GIVEN EXERCISE — Please copy the data below line for line, without any change, and leave the pictures out of your answer.

□ □ □

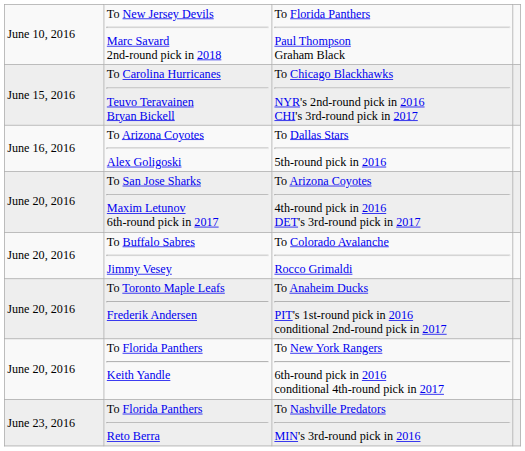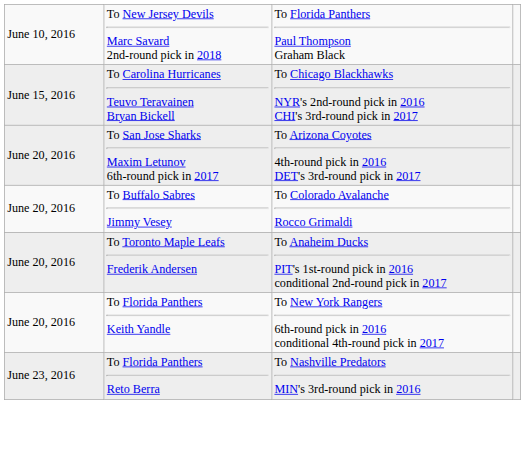- row: June 16, 2016 | To Arizona Coyotes Alex Goligoski | To Dallas Stars 5th-round pick in 2016
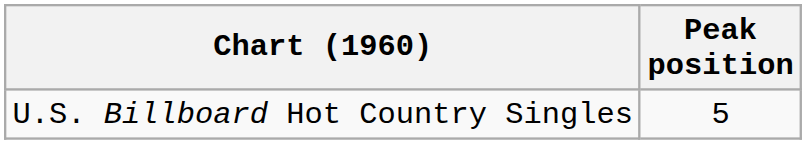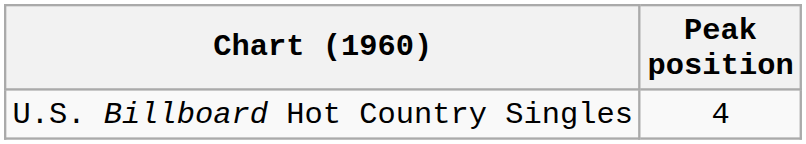U.S. Billboard Hot Country Singles | Peak position: 5 -> 4
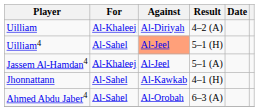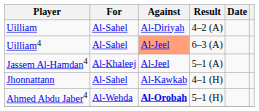Uilliam | For: Al-Khaleej -> Al-Sahel
Uilliam4 | Result: 5–1 (H) -> 6–3 (A)
Ahmed Abdu Jaber4 | For: Al-Sahel -> Al-Wehda
Ahmed Abdu Jaber4 | Against: normal -> bold
Ahmed Abdu Jaber4 | Result: 6–3 (A) -> 5–1 (H)
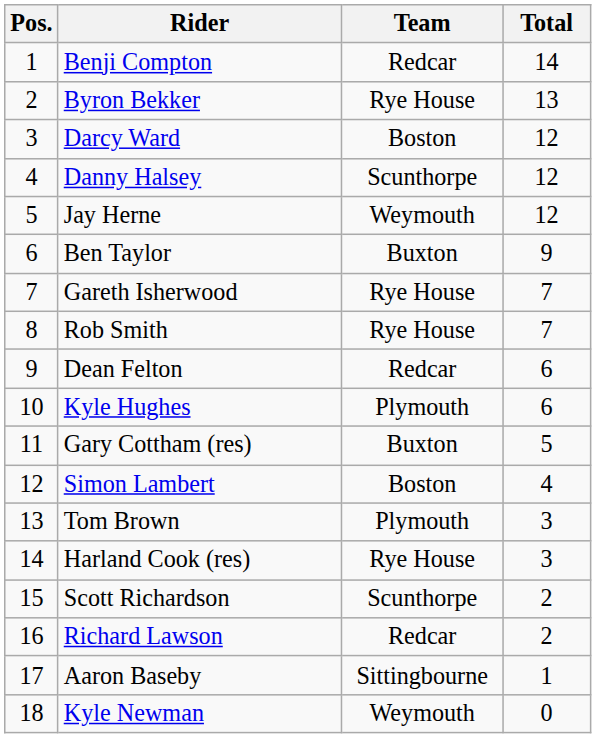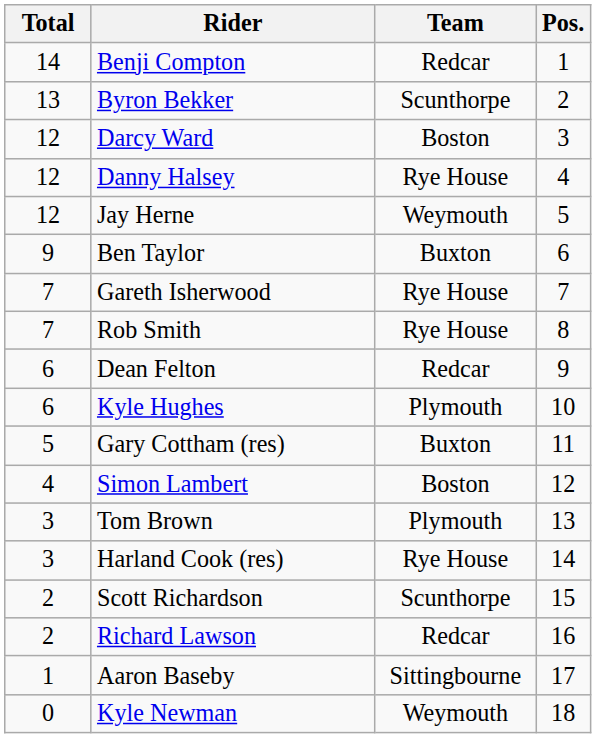columns swapped: Pos. <-> Total
Byron Bekker | Team: Rye House -> Scunthorpe
Danny Halsey | Team: Scunthorpe -> Rye House
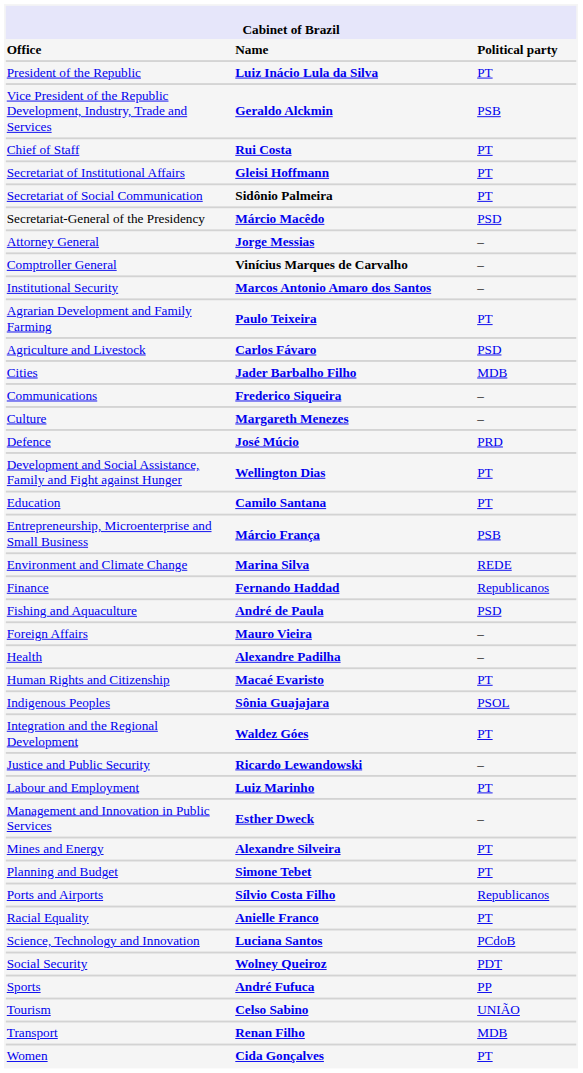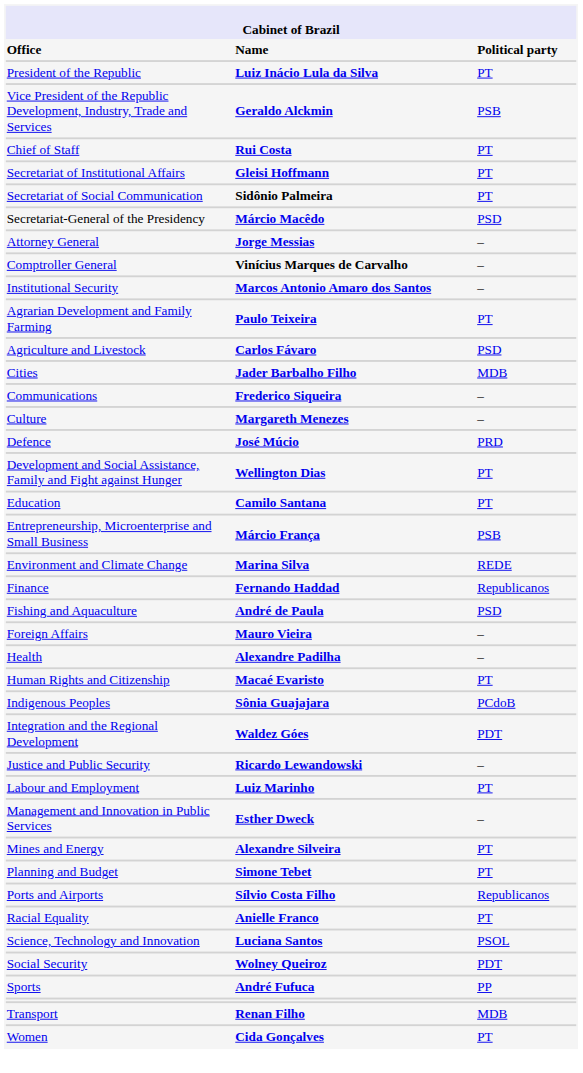Indigenous Peoples | column 3: PSOL -> PCdoB
Integration and the Regional Development | column 3: PT -> PDT
Science, Technology and Innovation | column 3: PCdoB -> PSOL
- row: Tourism | Celso Sabino | UNIÃO
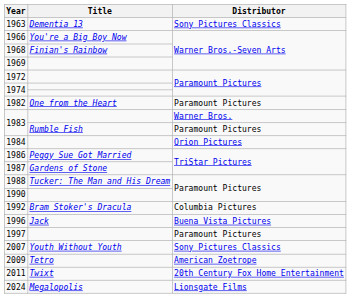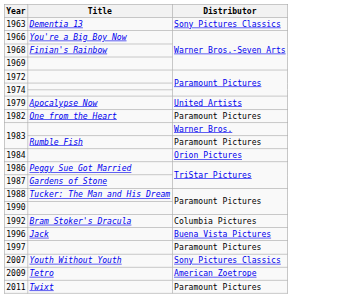+ row: 1979 | Apocalypse Now | United Artists
2011 | Distributor: 20th Century Fox Home Entertainment -> Paramount Pictures
- row: 2024 | Megalopolis | Lionsgate Films
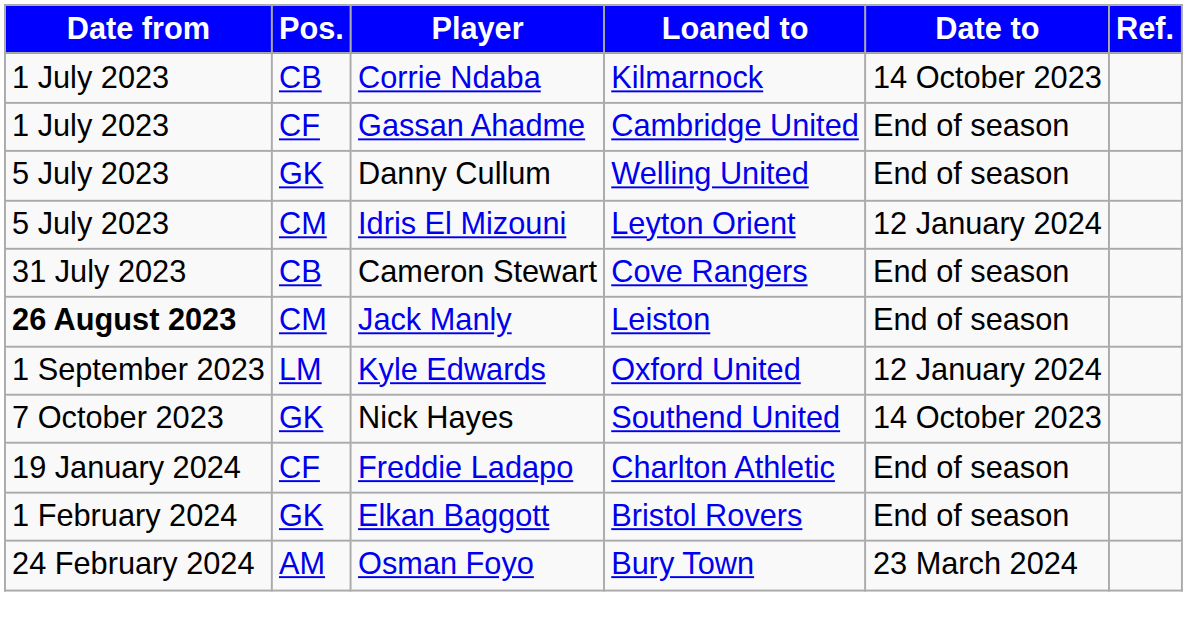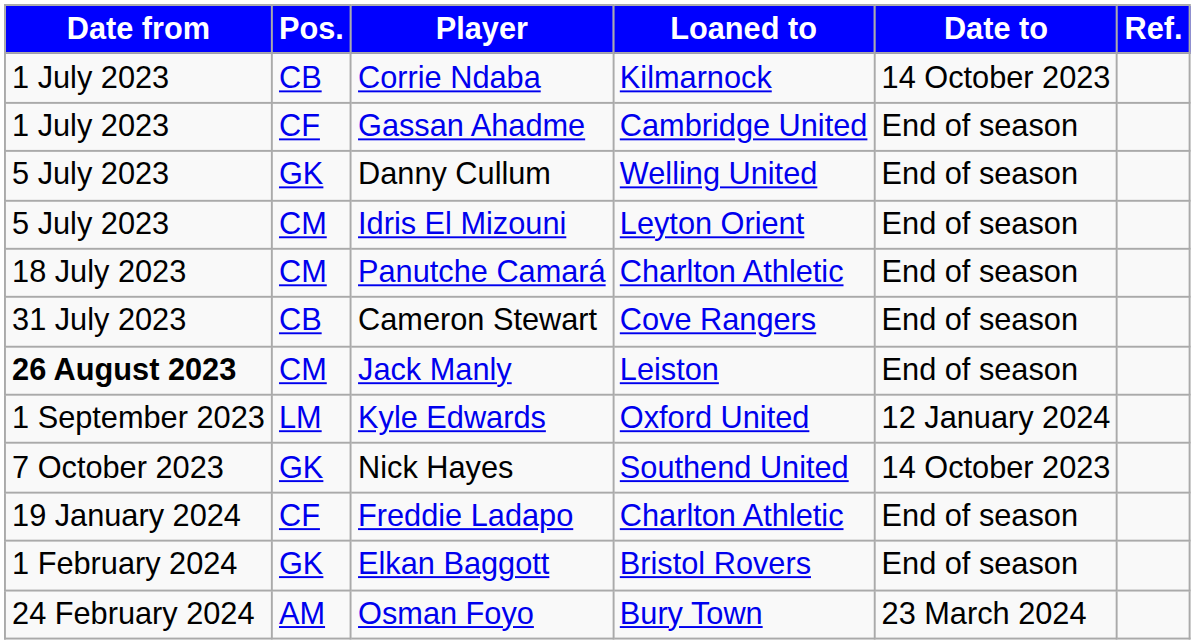Idris El Mizouni | Date to: 12 January 2024 -> End of season
+ row: 18 July 2023 | CM | Panutche Camará | Charlton Athletic | End of season
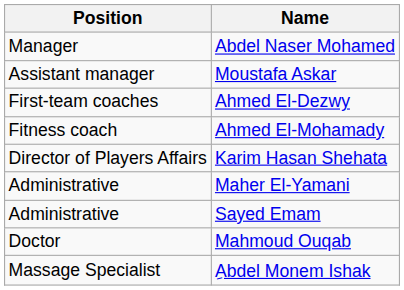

□ □ □

SOLVED EXERCISE —
- row: June 16, 2016 | To Arizona Coyotes Alex Goligoski | To Dallas Stars 5th-round pick in 2016
U.S. Billboard Hot Country Singles | Peak position: 5 -> 4
Uilliam | For: Al-Khaleej -> Al-Sahel
Uilliam4 | Result: 5–1 (H) -> 6–3 (A)
Ahmed Abdu Jaber4 | For: Al-Sahel -> Al-Wehda
Ahmed Abdu Jaber4 | Against: normal -> bold
Ahmed Abdu Jaber4 | Result: 6–3 (A) -> 5–1 (H)
columns swapped: Pos. <-> Total
Byron Bekker | Team: Rye House -> Scunthorpe
Danny Halsey | Team: Scunthorpe -> Rye House
Indigenous Peoples | column 3: PSOL -> PCdoB
Integration and the Regional Development | column 3: PT -> PDT
Science, Technology and Innovation | column 3: PCdoB -> PSOL
- row: Tourism | Celso Sabino | UNIÃO
+ row: 1979 | Apocalypse Now | United Artists
2011 | Distributor: 20th Century Fox Home Entertainment -> Paramount Pictures
- row: 2024 | Megalopolis | Lionsgate Films
Idris El Mizouni | Date to: 12 January 2024 -> End of season
+ row: 18 July 2023 | CM | Panutche Camará | Charlton Athletic | End of season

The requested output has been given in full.